Recall if you will the devastating massacre that occurred during a midnight premiere of the Batman film “The Dark Knight Rises” in a movie theater located in Aurora, Colorado. On July 20, 2012, James Holmes opened fire on an audience, killing twelve people and wounding 70. Although Holmes was found guilty on 165 counts and sentenced to life in prison without parole, it does not come close to remedying the pain and suffering felt by victims’ family, friends and community of Aurora.
According to the Denver Post, nearly 60 survivors and their families filed lawsuits against the owner and operator of the Century 16 movie theater, Cinemark. The victims argued that Cinemark should have had armed guards, especially when the theater was expecting nearly 1,000 guests. In May, however, a jury returned a verdict that the company could not be held liable for the attack because its size and scale was so unpredictable that neither the theater managers nor security could have prepared for it.
Now, the theater conglomerate is seeking as much as $700,000 from the victims and their families to help recover its legal costs.
Per Colorado’s court rules, the winning side of a civil case is able to recover its litigation costs, which includes a bill for $700,000 filed by Cinemark’s lawyers in Arapahoe County District Court. According the Associated Press, this cost covers the expense of preserving evidence, maintaining records, travel and other miscellaneous expenses.

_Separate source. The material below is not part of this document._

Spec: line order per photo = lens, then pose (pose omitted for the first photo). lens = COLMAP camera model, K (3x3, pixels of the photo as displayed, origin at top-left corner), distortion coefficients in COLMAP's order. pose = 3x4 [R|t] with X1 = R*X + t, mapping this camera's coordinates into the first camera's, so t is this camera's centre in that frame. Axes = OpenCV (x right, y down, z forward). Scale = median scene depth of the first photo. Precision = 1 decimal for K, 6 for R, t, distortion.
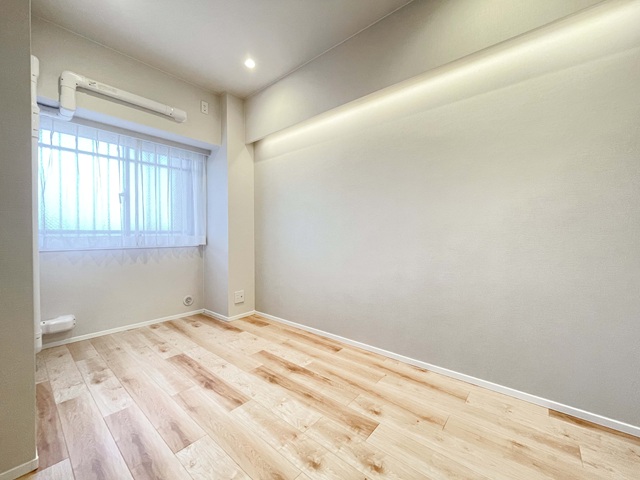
lens RADIAL K [[261.4, 0, 320.0], [0, 261.4, 240.0], [0, 0, 1]] dist [-0.000776, -0.000451]
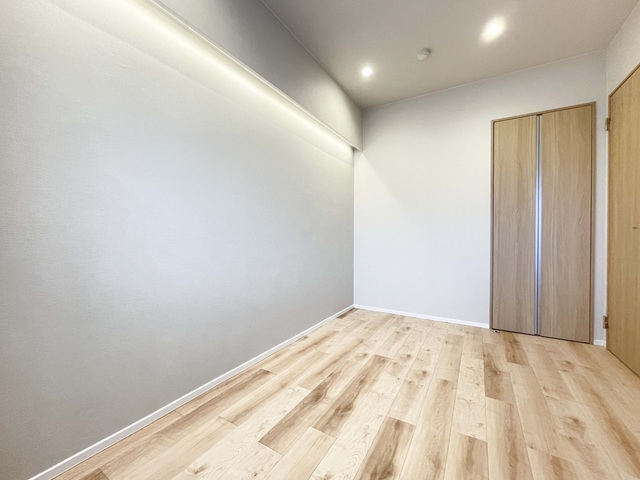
lens RADIAL K [[261.4, 0, 320.0], [0, 261.4, 240.0], [0, 0, 1]] dist [-0.000776, -0.000451]
pose [[-0.157016, -0.009358, 0.987552, -1.022766], [0.013309, 0.999844, 0.011590, -0.009416], [-0.987506, 0.014963, -0.156867, 1.254348]]
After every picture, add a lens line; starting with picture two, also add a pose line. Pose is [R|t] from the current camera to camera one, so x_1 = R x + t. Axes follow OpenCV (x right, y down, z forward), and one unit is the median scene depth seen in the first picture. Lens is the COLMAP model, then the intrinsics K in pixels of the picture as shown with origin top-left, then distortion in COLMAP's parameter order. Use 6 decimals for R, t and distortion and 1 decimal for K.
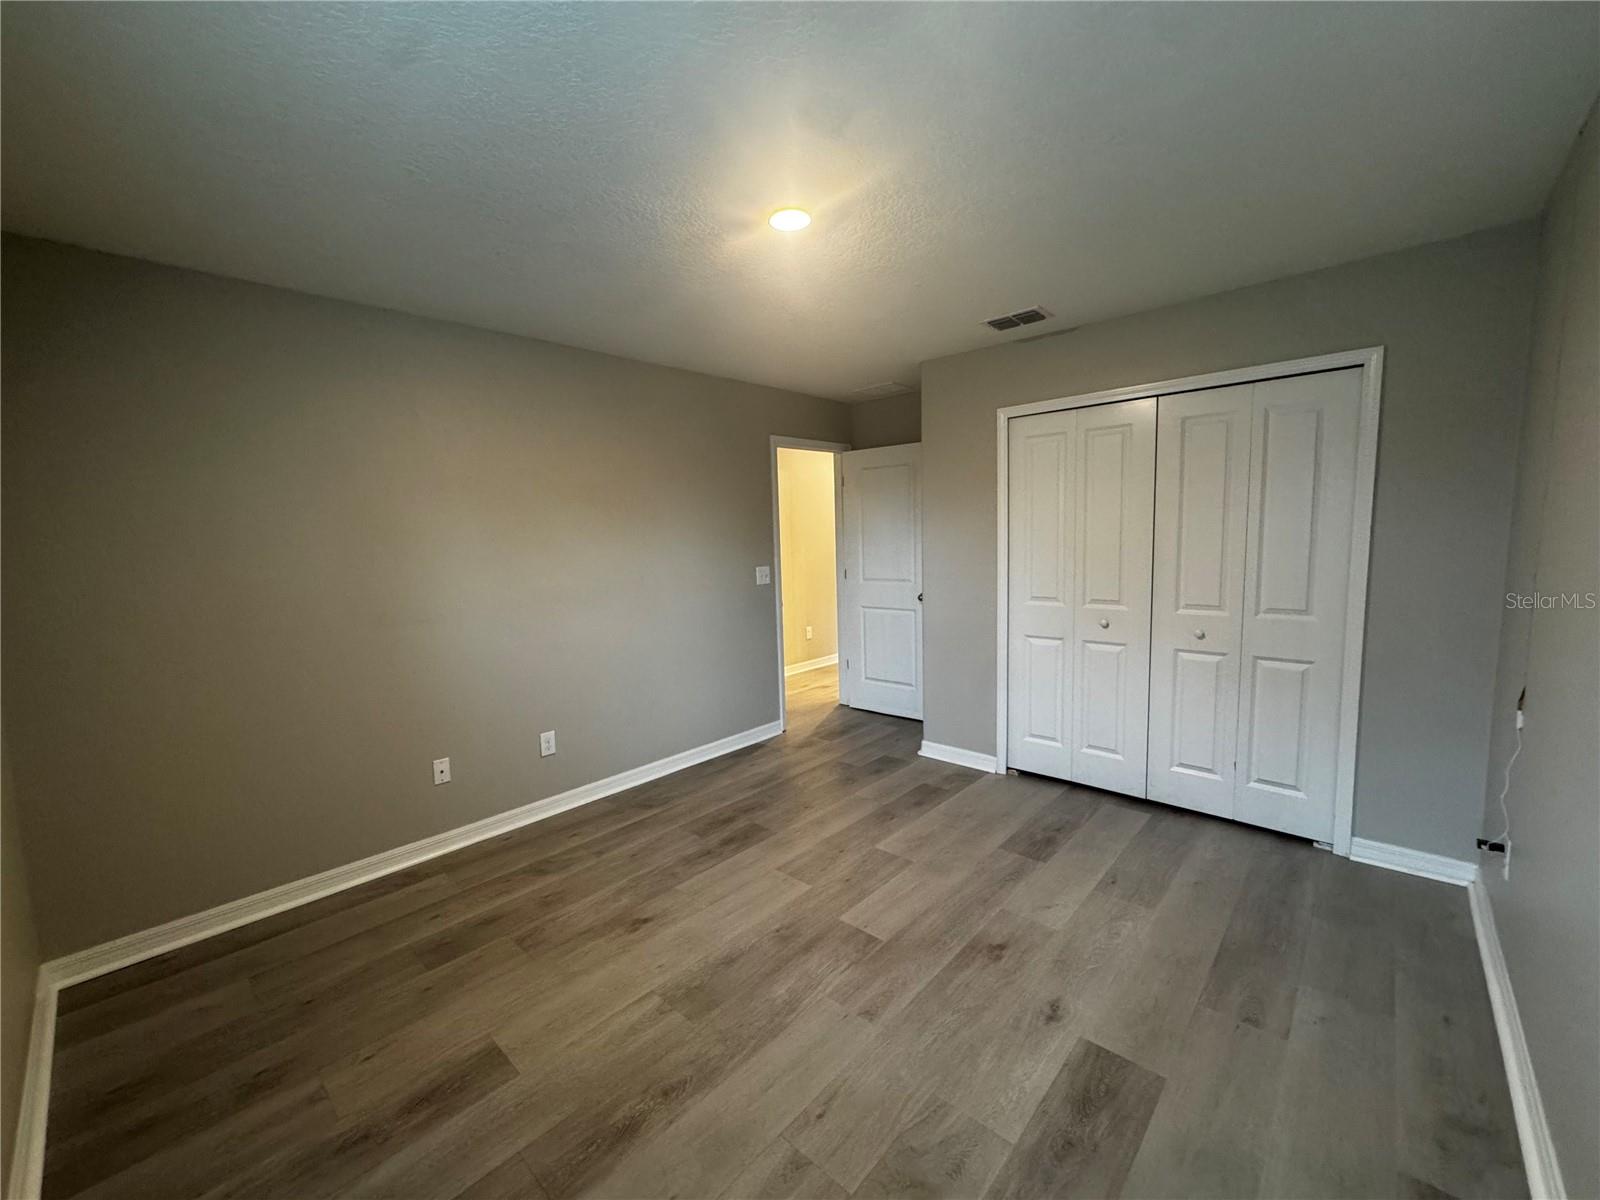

The company has received significant backlash from the request, especially on social media. California Lt. Gov. Gavin Newsom called the action, “shameful,” encouraging others to boycott Cinemark. Likewise, an attorney for the survivors, Marc Bern stated that this “is an outrageous attempt to keep the plaintiff’s from appealing.” Bern filed an objection as of last week stating the amount was unfair and that “[m]any of the costs claimed by Defendants were not reasonable and necessary on their face.”
A judge will soon rule on matter of costs and, regardless of the ruling, the Plaintiffs do intend to appeal the finding of no fault against Cinemark.
The ruling that Cinemark is ultimately not responsible in any way for the shootings may be upheld. And frankly, not fully abreast of the facts that were put before the jury, it may be a just verdict. But the taxing of litigation costs to the victims of a tragedy such as this, merely because they seek legitimate redress under an ultimately insufficient legal theory, is patently unjust.
Such policies discourage victims from pursuing justice in cases where their claims are legally sufficient. Further, large corporations such as Cinemark are always the least cost insurer as against both the substantive risk and the related litigation risk. Victims such as the Plaintiffs in this case should not be forced to assume the risk of Cinemark’s litigation expenses where those should be, for Cinemark, both a regular cost of doing business and a risk against which they are insured. Cinemark’s decision to pursue these fees is tone death and the policy that allows it is contrary to the American system of jurisprudence in which both parties generally are responsible for their own costs. Policies like this are a risk to open courts and should be disfavored in most every instance.